§ **SELECTION**:
::::

I’m a picky eater. There’s no other way of saying it. I don’t eat alot of stuff, mostly meat. Am I a vegetarian? Not quite.
I don’t eat all meat and seafood. But I do eat Fish n Chips,Filet O Fish, Nuggets and the occasional Chicken Rice. And when it comes to vegetables, I am also picky. Yes, I do eat ALL vegetables. But when given a choice, I rather stick to a few.
Last week, I attended a CNY lunch and silly me forgot to ask for vegetarian. So I sat there for the entire 8 course, eating only the dessert. After the event, the boss brought me to MacDonald’s so I can grab some food.
This colleague, who I’m meeting for the first time, seemed intrigued. She started asking loads of questions. I tried my best to explain. I can’t stand the thought. I don’t like the taste. I don’t know why I only eat meat in certain forms. Yes, I know those meat are killed in the same way. Yes, I stopped eating meat for a few years but started again because it helps to calm the mother.
But all these reasons didn’t seem to satisfy her. She kept going on and on. It feels like she wanted me to say, “Yes, you’re right. I will stop eating those meat.”
Having just sat through a lunch without eating, I am quite irrtable. So, I went, “Please stop asking. I know they are the same. But if you keep on asking, I will stop meat all together and my parents will start worrying. We don’t want that, do we?”

::::

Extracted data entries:
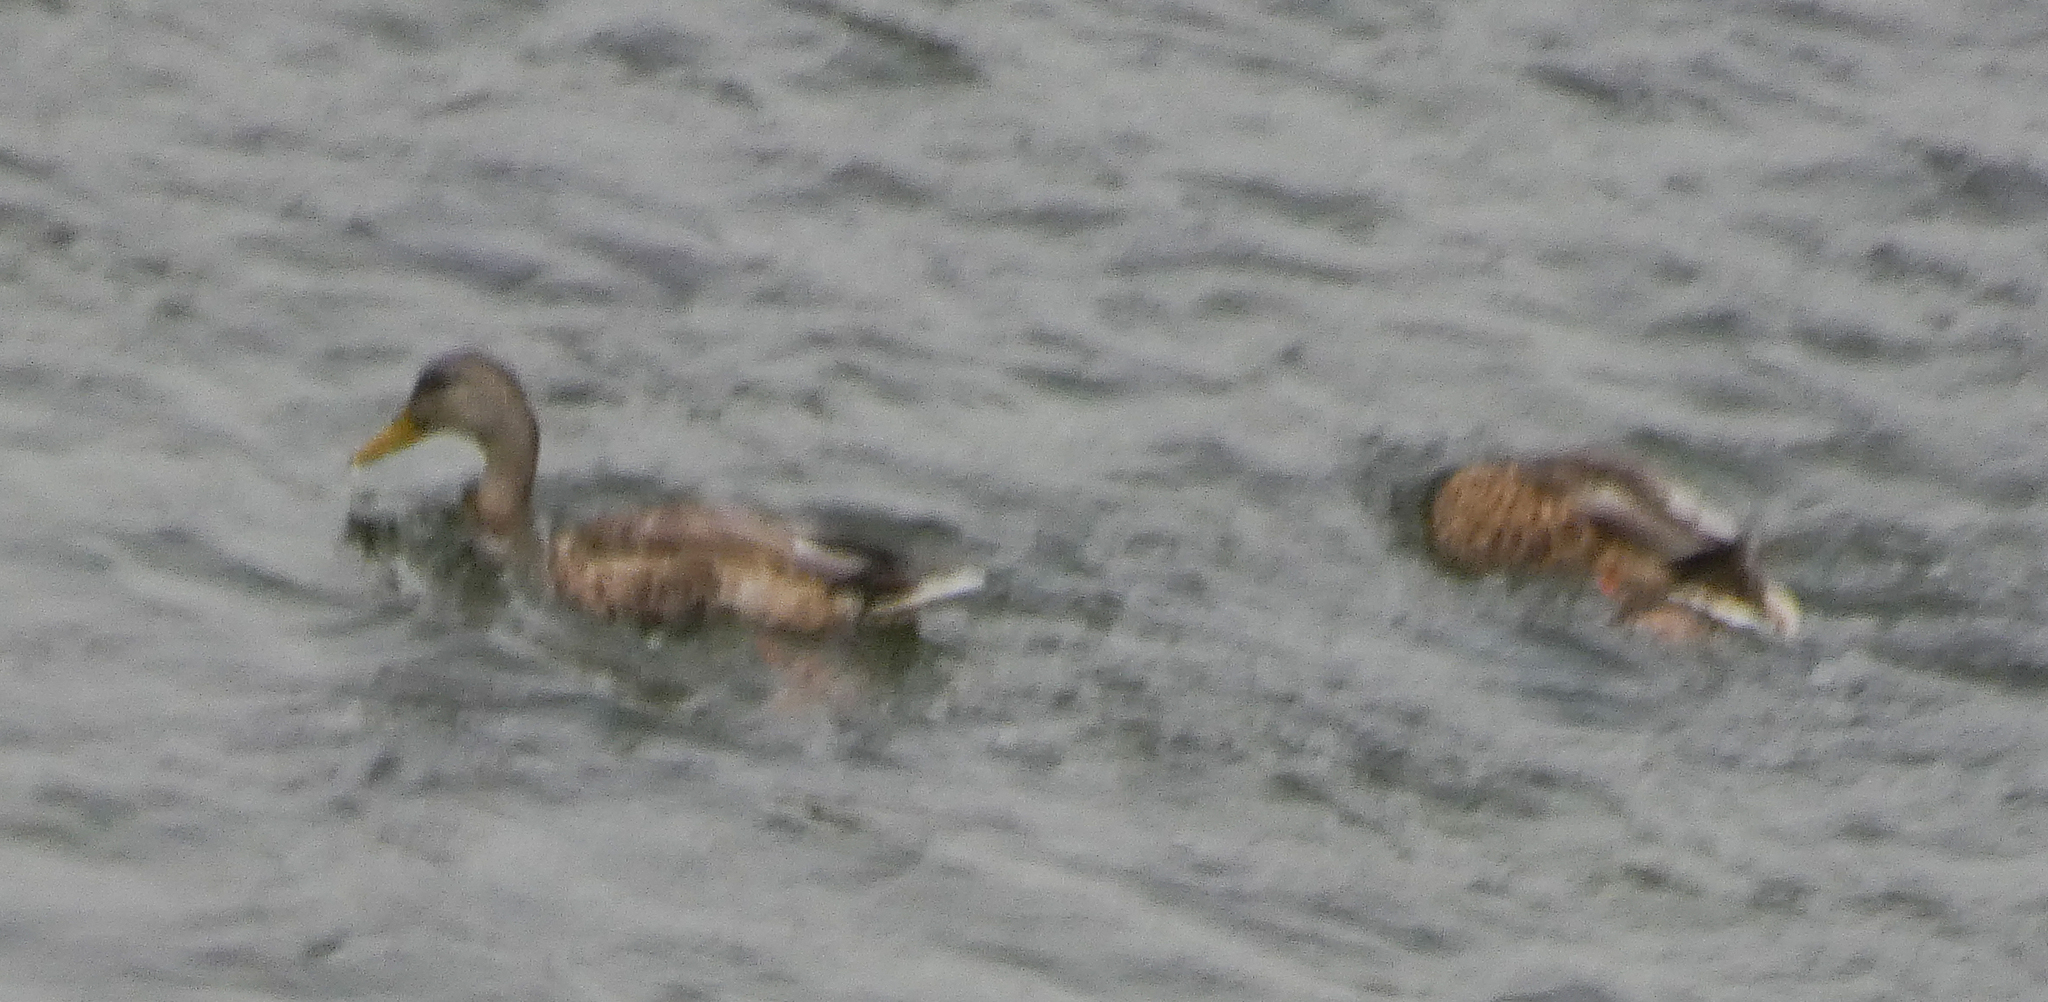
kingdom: Animalia
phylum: Chordata
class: Aves
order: Anseriformes
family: Anatidae
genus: Anas
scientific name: Anas platyrhynchos
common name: Mallard
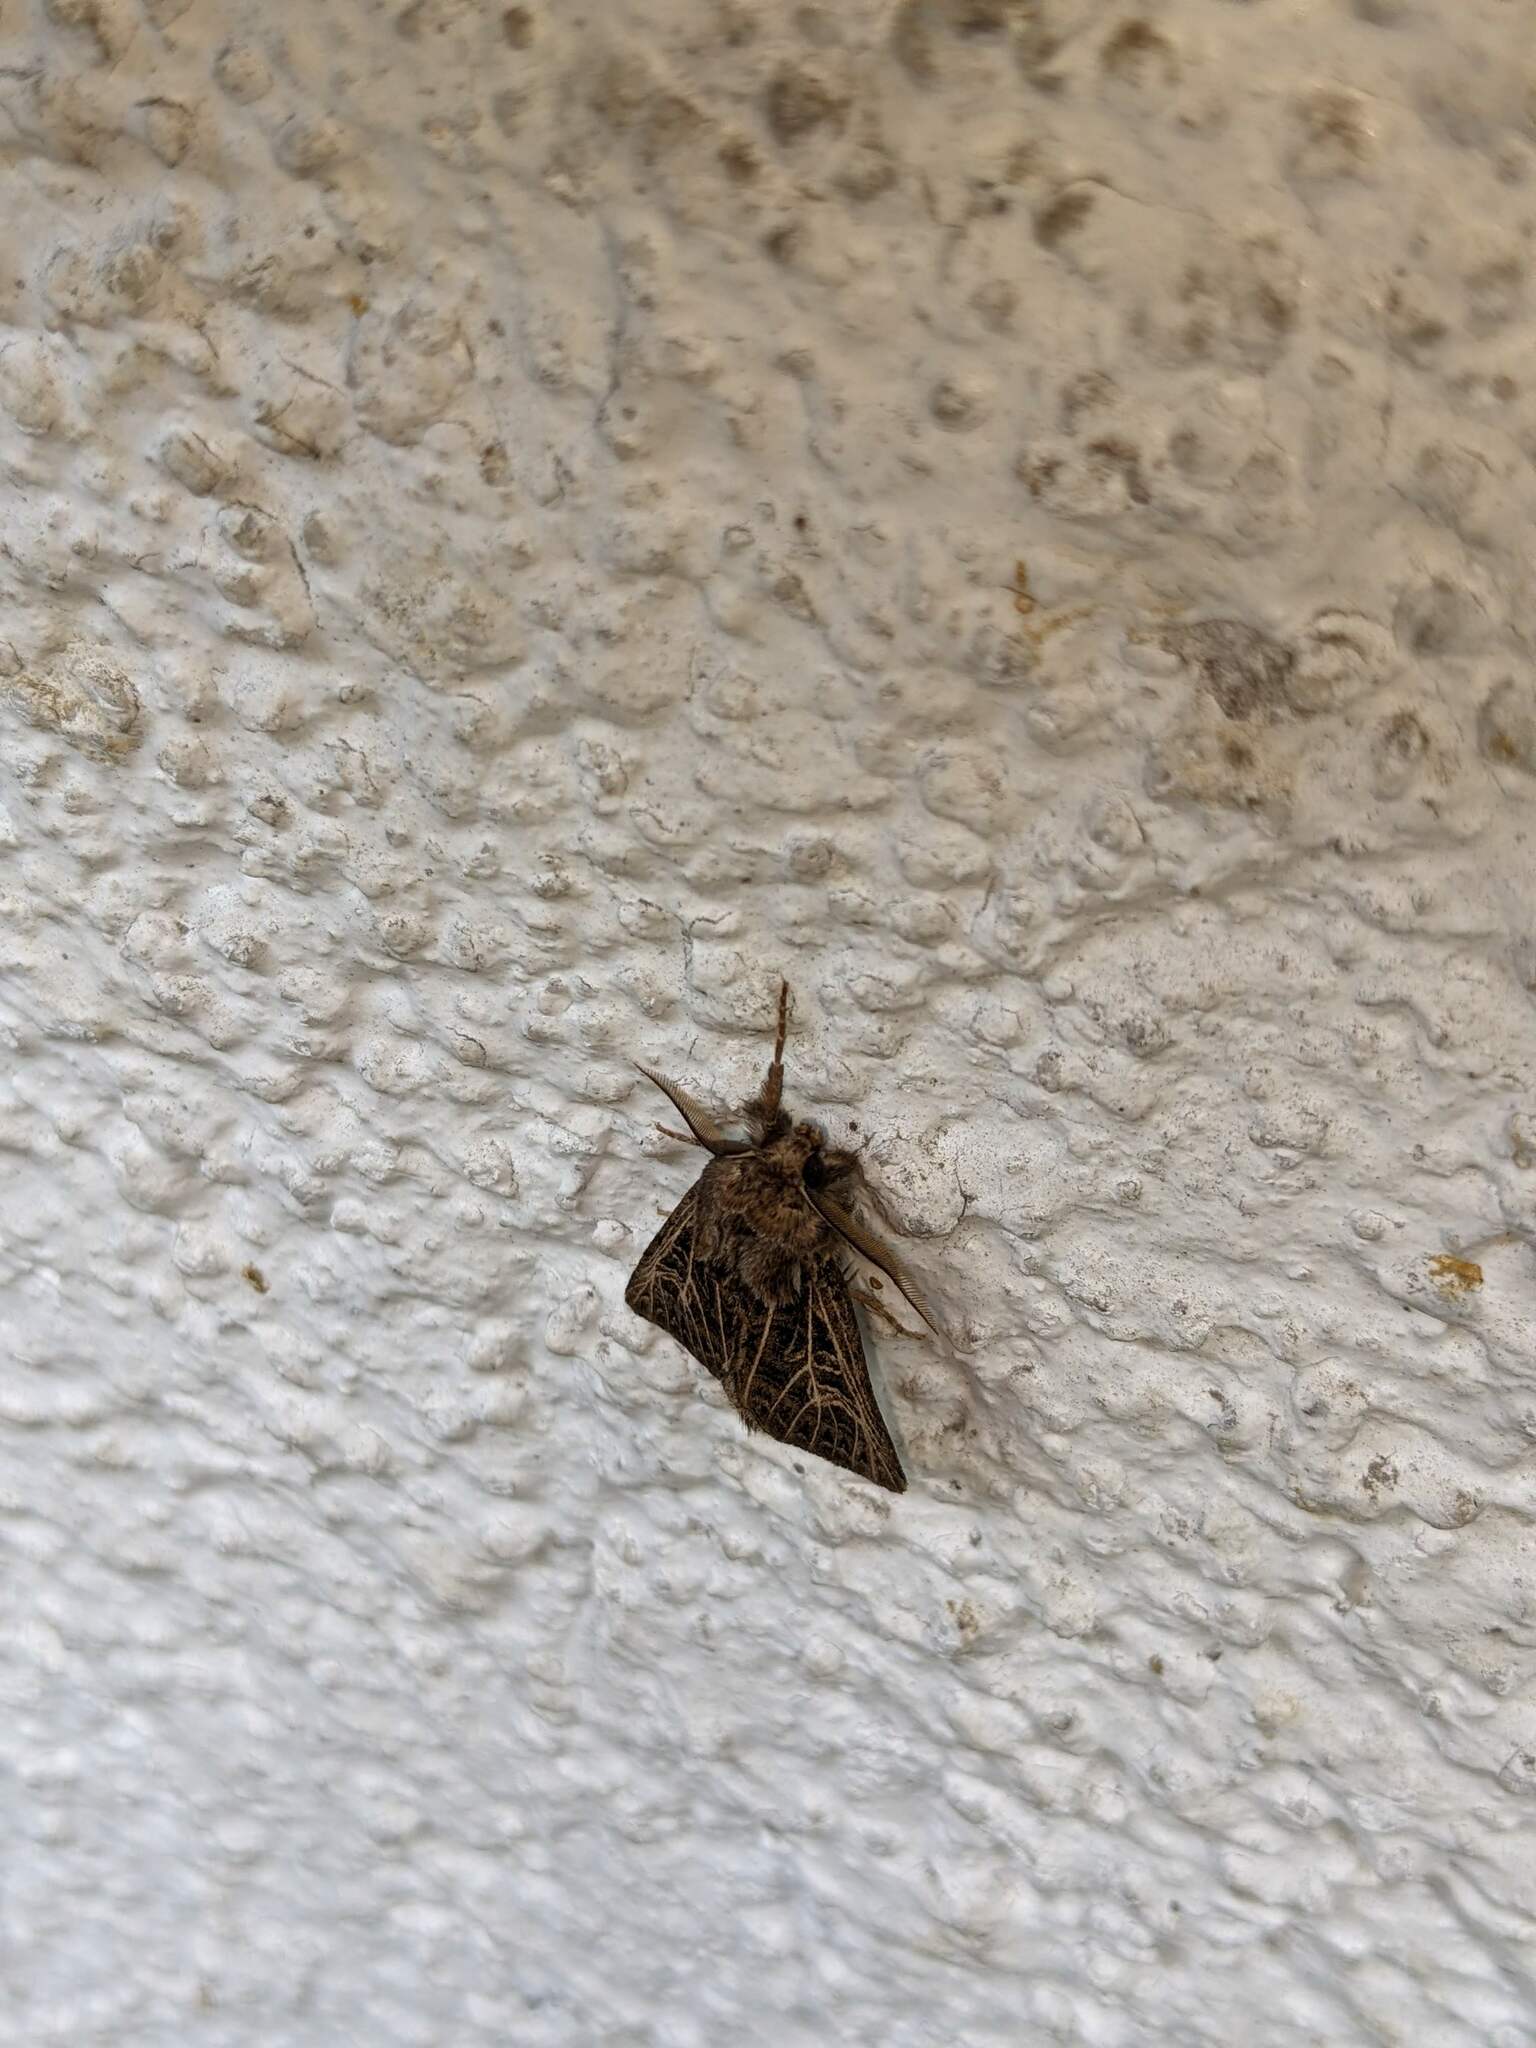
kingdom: Animalia
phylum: Arthropoda
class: Insecta
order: Lepidoptera
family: Noctuidae
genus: Tholera
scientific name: Tholera decimalis
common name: Feathered gothic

::::

§ **TO DO**: Retype the passage of the picky-eating post that starts at "Last week, I" and ends at "grab some food.".

§ **TASK RESULT**:
Last week, I attended a CNY lunch and silly me forgot to ask for vegetarian. So I sat there for the entire 8 course, eating only the dessert. After the event, the boss brought me to MacDonald’s so I can grab some food.